関東甲信地方でも58年ぶりの早い梅雨入りがあるのか?

西日本にかかる梅雨前線の雲(ウェザーマップ)

関東甲信で梅雨入りすれば58年ぶりの早い記録

関東甲信地方の梅雨入りの早い年、1951年以降(筆者作成)
関東甲信地方の梅雨入りの早い年、1951年以降(筆者作成)

きょう15日(土)午前11時、気象庁から九州北部、四国、中国地方が梅雨入りしたとみられると発表がありました。

いずれも速報値ではあるものの、このまま確定すれば、四国は1951年の統計開始以来最も早く、九州北部中国地方はともに2番目に早い記録となります。

もしこの流れで関東甲信地方が数日以内に梅雨入りとなれば、上図の通り、1963年5月6日以来、58年ぶりの早い記録ということになり、また過去2番目に早い記録が2011年5月27日ですから、この2番目に早い記録も大幅に更新するということになります。

ちなみに図中の青色表示は平年より早く、赤色表示は平年より遅いことを表しており、過去の例から梅雨入りが早い年は梅雨明けも早いのではなく、逆に梅雨明けは遅れる傾向があり、だらだらと長梅雨になる傾向があることを表しています。

では気象庁は関東甲信地方の梅雨入りを発表するのでしょうか?

梅雨入りをもたらした雨雲が東へ北へ広がる

16日間予報(数値は降水確率、アルファベットは信頼度で、Aが高く、Eが低い、ウェザーマップ)
16日間予報(数値は降水確率、アルファベットは信頼度で、Aが高く、Eが低い、ウェザーマップ)

ウェザーマップが発表している最新の16日間予報をみると、まずきょう15日(土)梅雨入りが発表された福岡、高知、広島はやはり傘マークがずらりと並んでいます。

例年、この時期には数日間、あるいは一週間程度、曇りや雨のぐずついた天気が続くことがあり、これを梅雨の走り、または走り梅雨などと呼んでいます。
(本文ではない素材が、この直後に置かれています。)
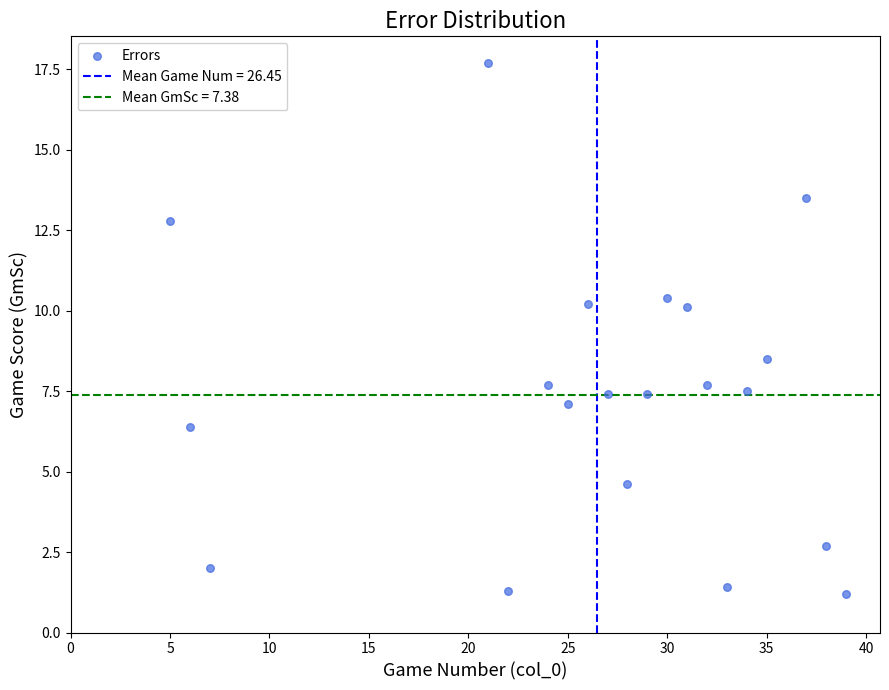

What Y value in the scatter plot is closest to 9?

8.5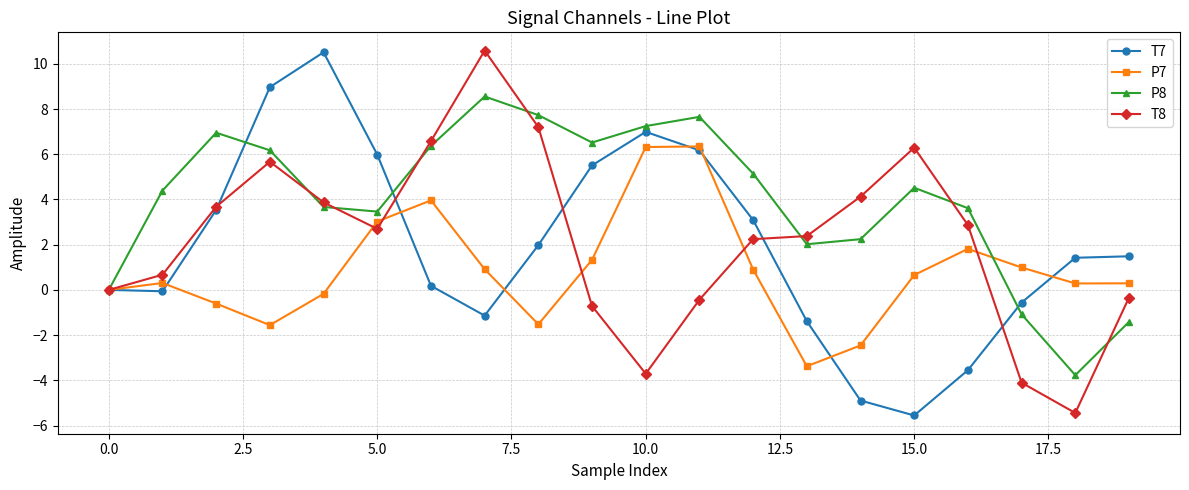

What are all the series names shown in the legend?

T7, P7, P8, T8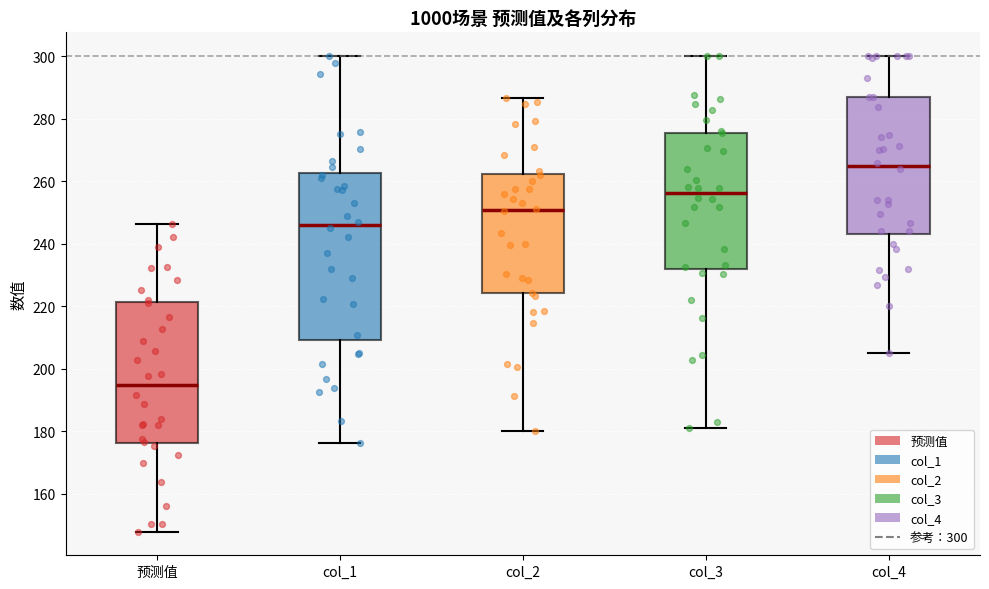

Reading left to right, transcribe this box plot: for each box, give where its median line is, the range the box spans, and where its two whiskers end, as read against the y-axis. The values are not printed on the chart, so give them approximately, as read against the axis.

预测值: median 194, box 176 to 222, whiskers 148 to 246
col_1: median 246, box 210 to 262, whiskers 176 to 300
col_2: median 250, box 224 to 262, whiskers 180 to 286
col_3: median 256, box 232 to 276, whiskers 182 to 300
col_4: median 264, box 242 to 286, whiskers 206 to 300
いわば本格的な梅雨に向かう前の梅雨の予行演習といった感じですが、気象庁もこの段階で梅雨入りを発表することはほとんどありません。

ところが今年は予報をみても分かる通り、このぐずついた天気が一週間どころか、二週間以上も続くような計算となっており、このことからも梅雨の走りではなく、本格的な梅雨がやってきたという判断の下、あまりに早くても梅雨入りを発表するに至ったのではないかと思われます。

では関東甲信の梅雨入りはどうでしょうか?

西日本に梅雨入りをもたらした雨雲が今後、東や北へ広がり、あす16日(日)から18日(火)頃にかけて、雨が降りやすくなりそうです。

その後、19日(水)頃はいったん梅雨前線が南下し弱まるため、一時的に晴れ間が広がる予想ですが、その後は再び梅雨前線の影響を受けて連日雨が降りやすくなる予想です。
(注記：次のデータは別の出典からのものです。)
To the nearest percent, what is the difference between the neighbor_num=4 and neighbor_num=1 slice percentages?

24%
このあたりはきょう梅雨入りが発表された西日本と同様の傾向であり、この流れからすれば、関東甲信地方でも本格的な梅雨が到来したとみなされ、数日以内に梅雨入りが発表されてもおかしくありません。気象庁の判断次第となりそうです。

ただ梅雨入りが発表される、されないにかかわらず、今後しばらくは晴れる日が極端に少なくなり、また梅雨最盛期を思わせるような暖湿流が西日本を中心に時折流れ込む見込みで、5月とは思えないような雨の降り方をするおそれがあります。

目先、週明けにかけて、西日本を中心に、広い範囲で大雨となるおそれがあり、気象庁から大雨情報が出されていますので、雨による災害に十分警戒をして下さい。